▶ **DATA EXTRACT**
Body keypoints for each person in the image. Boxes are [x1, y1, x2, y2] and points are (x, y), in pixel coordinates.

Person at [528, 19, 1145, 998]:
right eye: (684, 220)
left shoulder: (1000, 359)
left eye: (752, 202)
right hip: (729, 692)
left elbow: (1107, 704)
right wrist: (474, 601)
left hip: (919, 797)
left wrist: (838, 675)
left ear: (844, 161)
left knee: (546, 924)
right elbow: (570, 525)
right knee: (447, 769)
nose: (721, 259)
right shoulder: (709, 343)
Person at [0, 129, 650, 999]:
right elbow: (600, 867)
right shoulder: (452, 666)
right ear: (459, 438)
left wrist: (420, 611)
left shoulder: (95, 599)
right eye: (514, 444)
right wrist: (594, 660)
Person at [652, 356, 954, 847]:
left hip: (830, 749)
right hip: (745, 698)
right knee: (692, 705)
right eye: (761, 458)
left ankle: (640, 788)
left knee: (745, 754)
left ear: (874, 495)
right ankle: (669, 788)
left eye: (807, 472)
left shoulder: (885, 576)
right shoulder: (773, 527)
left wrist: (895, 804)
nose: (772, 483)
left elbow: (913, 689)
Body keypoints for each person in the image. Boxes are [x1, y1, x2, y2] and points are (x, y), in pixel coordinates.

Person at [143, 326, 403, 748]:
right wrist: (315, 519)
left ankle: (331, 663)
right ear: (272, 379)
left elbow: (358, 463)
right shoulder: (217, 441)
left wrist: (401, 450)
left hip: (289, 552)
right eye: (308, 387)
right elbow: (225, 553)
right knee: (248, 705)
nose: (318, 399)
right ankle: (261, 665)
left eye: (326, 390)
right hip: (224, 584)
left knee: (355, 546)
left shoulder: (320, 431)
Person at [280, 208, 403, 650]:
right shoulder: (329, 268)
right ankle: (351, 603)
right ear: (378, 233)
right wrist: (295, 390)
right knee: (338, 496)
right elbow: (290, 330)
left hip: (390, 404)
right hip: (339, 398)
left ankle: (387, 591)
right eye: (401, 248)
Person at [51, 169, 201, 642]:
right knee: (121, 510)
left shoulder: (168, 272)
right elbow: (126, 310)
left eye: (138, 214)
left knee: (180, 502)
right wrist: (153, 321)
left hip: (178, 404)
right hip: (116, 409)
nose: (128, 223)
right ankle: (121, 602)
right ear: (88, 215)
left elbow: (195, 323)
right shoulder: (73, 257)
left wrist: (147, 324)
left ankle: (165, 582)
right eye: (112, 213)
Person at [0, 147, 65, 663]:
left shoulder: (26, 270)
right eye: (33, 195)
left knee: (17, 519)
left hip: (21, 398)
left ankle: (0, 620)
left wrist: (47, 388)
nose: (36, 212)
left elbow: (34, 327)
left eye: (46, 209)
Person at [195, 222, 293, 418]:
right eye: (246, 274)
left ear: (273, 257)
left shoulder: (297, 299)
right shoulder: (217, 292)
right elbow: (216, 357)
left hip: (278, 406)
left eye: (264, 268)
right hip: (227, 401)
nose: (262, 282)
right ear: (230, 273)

▶ **ABOUT THIS TASK**
Transcribe every record verbatim.

▶ **ANSWER BOX**
Body keypoints for each person in the image. Boxes are [x1, y1, x2, y2] and points are (x, y), in pixel coordinates.

Person at [528, 19, 1145, 998]:
right eye: (684, 220)
left shoulder: (1000, 359)
left eye: (752, 202)
right hip: (729, 692)
left elbow: (1107, 704)
right wrist: (474, 601)
left hip: (919, 797)
left wrist: (838, 675)
left ear: (844, 161)
left knee: (546, 924)
right elbow: (570, 525)
right knee: (447, 769)
nose: (721, 259)
right shoulder: (709, 343)
Person at [0, 129, 650, 999]:
right elbow: (600, 867)
right shoulder: (452, 666)
right ear: (459, 438)
left wrist: (420, 611)
left shoulder: (95, 599)
right eye: (514, 444)
right wrist: (594, 660)
Person at [652, 356, 954, 847]:
left hip: (830, 749)
right hip: (745, 698)
right knee: (692, 705)
right eye: (761, 458)
left ankle: (640, 788)
left knee: (745, 754)
left ear: (874, 495)
right ankle: (669, 788)
left eye: (807, 472)
left shoulder: (885, 576)
right shoulder: (773, 527)
left wrist: (895, 804)
nose: (772, 483)
left elbow: (913, 689)
Body keypoints for each person in the image. Boxes are [x1, y1, x2, y2] and points are (x, y), in pixel coordinates.

Person at [143, 326, 403, 748]:
right wrist: (315, 519)
left ankle: (331, 663)
right ear: (272, 379)
left elbow: (358, 463)
right shoulder: (217, 441)
left wrist: (401, 450)
left hip: (289, 552)
right eye: (308, 387)
right elbow: (225, 553)
right knee: (248, 705)
nose: (318, 399)
right ankle: (261, 665)
left eye: (326, 390)
right hip: (224, 584)
left knee: (355, 546)
left shoulder: (320, 431)
Person at [280, 208, 403, 650]:
right shoulder: (329, 268)
right ankle: (351, 603)
right ear: (378, 233)
right wrist: (295, 390)
right knee: (338, 496)
right elbow: (290, 330)
left hip: (390, 404)
right hip: (339, 398)
left ankle: (387, 591)
right eye: (401, 248)
Person at [51, 169, 201, 642]:
right knee: (121, 510)
left shoulder: (168, 272)
right elbow: (126, 310)
left eye: (138, 214)
left knee: (180, 502)
right wrist: (153, 321)
left hip: (178, 404)
right hip: (116, 409)
nose: (128, 223)
right ankle: (121, 602)
right ear: (88, 215)
left elbow: (195, 323)
right shoulder: (73, 257)
left wrist: (147, 324)
left ankle: (165, 582)
right eye: (112, 213)
Person at [0, 147, 65, 663]:
left shoulder: (26, 270)
right eye: (33, 195)
left knee: (17, 519)
left hip: (21, 398)
left ankle: (0, 620)
left wrist: (47, 388)
nose: (36, 212)
left elbow: (34, 327)
left eye: (46, 209)
Person at [195, 222, 293, 418]:
right eye: (246, 274)
left ear: (273, 257)
left shoulder: (297, 299)
right shoulder: (217, 292)
right elbow: (216, 357)
left hip: (278, 406)
left eye: (264, 268)
right hip: (227, 401)
nose: (262, 282)
right ear: (230, 273)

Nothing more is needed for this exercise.